Do We Live in an Antigravity Universe?

TL;DR

This paper explores a cosmological model where matter and antimatter repel gravitationally, leading to a universe with distinct properties such as fewer antistars, different expansion rates, and phenomena resembling MOND galaxy rotation curves.

Contribution

It introduces a novel antigravity universe model based on matter-antimatter gravitational repulsion and examines its consistency with cosmological observations.

Findings

Potential compatibility with ΛCDM parameters

Distinct cosmic acceleration and expansion features

Phenomenology including galaxy rotation and voids

Abstract

In arXiv:2401.10954 I showed that, in the context of antigravity (i.e., matter and antimatter repel gravitationally), quark/lepton mass-energy is matter and antiquark/antilepton mass-energy is antimatter while the mass-energy of the intermediate vector bosons (e.g., the photon and $W^+$) also has to be considered matter.
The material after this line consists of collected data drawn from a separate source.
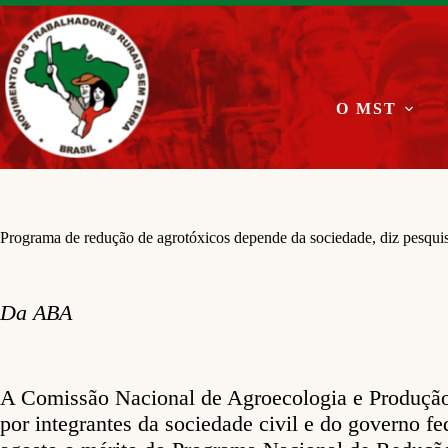
Pular
para
o
conteúdo
O MST
Programa de redução de agrotóxicos depende da sociedade, diz pesqui
Da ABA
A Comissão Nacional de Agroecologia e Produç
por integrantes da sociedade civil e do governo fe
One consequence of this is that the antiproton (and, hence, the antineutron) is dominantly composed of matter since some two-thirds of its mass is gluonic. Under this premise I found that the gravitational acceleration of antihydrogen would be $a_{\bar{H}}=(0.33^{+0.23}_{-0.11})g$. This is to be compared to the ALPHA-g result of $a_{\bar{H}}=(0.75\pm 0.13~({\rm stat.+syst.})\pm 0.16~({\rm simulation}))g$. In this article I explore the cosmological implications of this definition of matter and antimatter. This leads to a quite different antigravity universe than previous analyses with, for example, equal amounts of hydrogen and antihydrogen but far fewer antistars than stars. I examine the observations used to extract various parameters of the $\Lambda$CDM model of the universe and show that they are potentially consistent with the characteristics of the antigravity universe. A precise version of antigravity, one which must include General Relativity, is needed to generate a fully consistent, predictive model of the antigravity universe but even without it the antigravity scenario outlined here naturally leads to a rich phenomenology including different acceleration and expansion rates between the early universe and the present, MOND-like galaxy rotation curves, cosmic voids, and more.